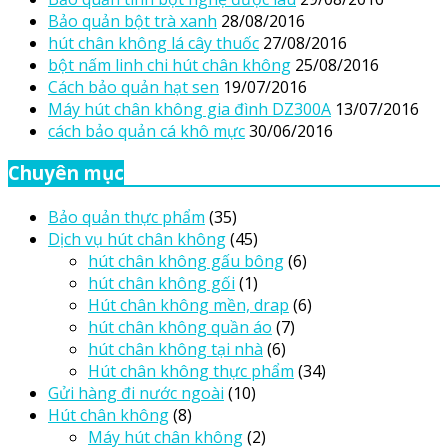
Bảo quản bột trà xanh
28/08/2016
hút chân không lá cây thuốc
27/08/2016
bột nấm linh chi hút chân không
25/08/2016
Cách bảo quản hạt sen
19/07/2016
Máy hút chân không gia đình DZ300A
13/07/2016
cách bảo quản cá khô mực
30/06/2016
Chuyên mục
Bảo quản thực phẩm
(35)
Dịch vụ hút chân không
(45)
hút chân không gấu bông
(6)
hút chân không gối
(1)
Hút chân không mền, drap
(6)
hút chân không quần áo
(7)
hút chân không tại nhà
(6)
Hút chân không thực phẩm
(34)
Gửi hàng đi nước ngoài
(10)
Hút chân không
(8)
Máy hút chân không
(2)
------------------------
The task: Could you state the number of lines above in which the word "thực" appears? Give that number by itself.

Reply: 2